Matthew Borman, Deputy Assistant Secretary for Export Administration at the Commerce Department made no mention of an upcoming deadline when he testified to the House Foreign Affairs Committee (HFAC) last month. His formal testimony referenced only the August announcement and said the review was “well underway” and would “devise an export control system to best address diffuse threats, technology and markets of the 21st century.”

The U.S. export control regime splits responsibility between the Commerce Department for “dual-use” technologies that have both military and commercial applications, and the State Department for technologies that might pose a national security threat if they got into the wrong hands. Those technologies are placed on the State Department’s “Munitions List” and handled under the International Traffic in Arms Regulations (ITAR). Critics argue that many technologies, including commercial communications satellites, should be on the Commerce Department’s “Commerce Control List’ and not the Munitions List, and that the United States is only hurting itself by the way it currently implements ITAR. University professors have been especially vocal on the chilling effect on ITAR on science and engineering education because of restrictions on what professors can teach to foreign students. Space scientists have been critical of ITAR’s effect on internationally cooperative space science missions; a 2008 report by the National Research Council’s Space Studies Board discussed those concerns.

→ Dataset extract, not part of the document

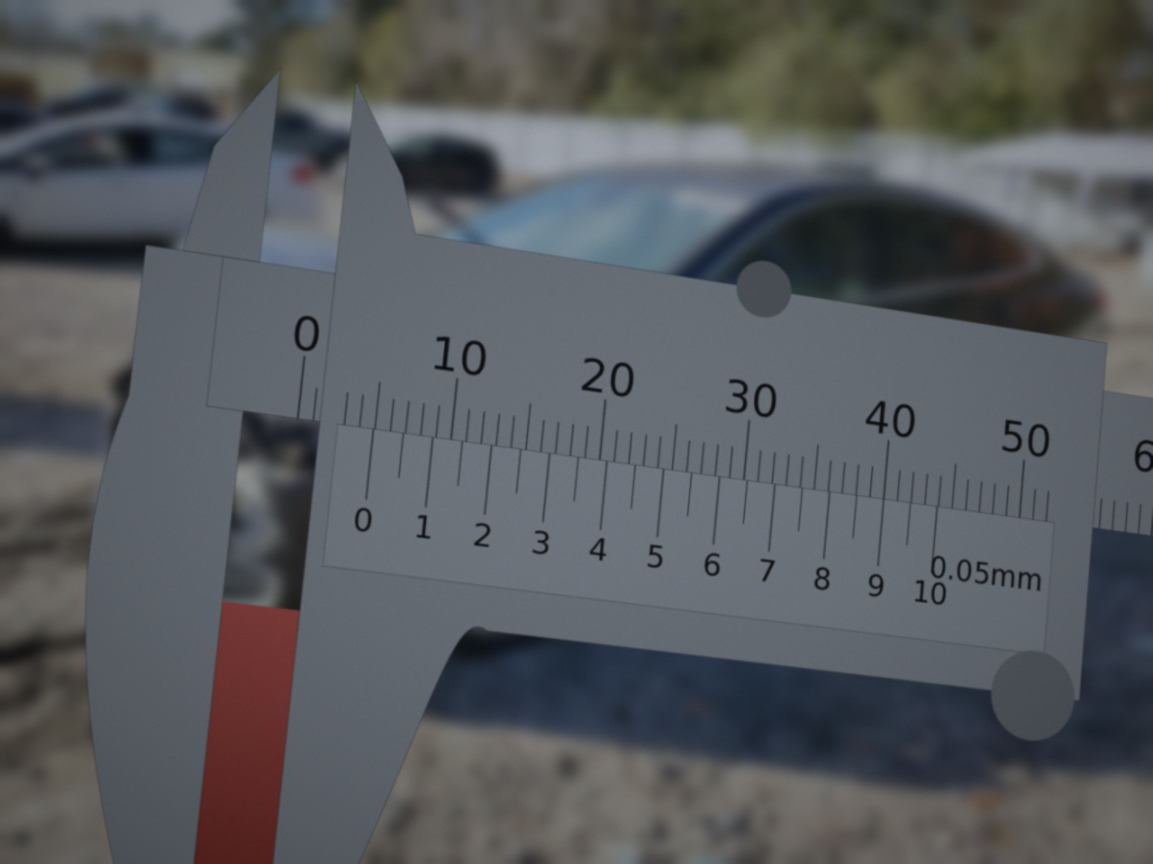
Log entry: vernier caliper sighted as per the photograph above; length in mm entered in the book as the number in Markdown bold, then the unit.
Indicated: **4.9** mm
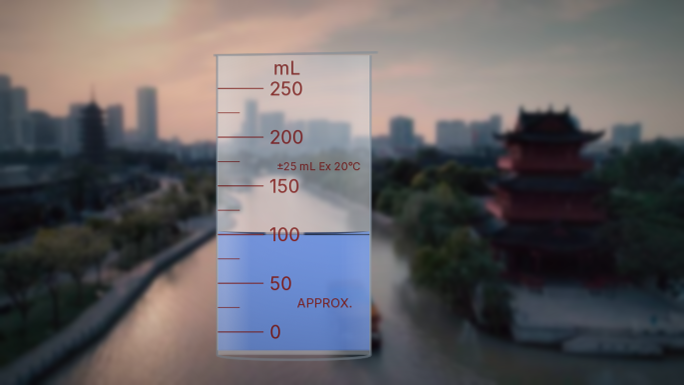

HFAC held a second hearing on export controls last week at Stanford University. The President of Stanford, John Hennessy, was one of the witnesses. He co-chaired a much broader NRC report on the need for export control reform that was released last year. That report recommended an initial focus on changes that could be accomplished by the President without the need for Congress to pass legislation. The President’s decision in favor of a comprehensive approach that would require both executive and congressional action is likely to significantly extend the time needed to accomplish change. Congress has a lot on its plate already and in an election year like 2010 issues that more directly affect voters, such as jobs, typically would be the focus of attention.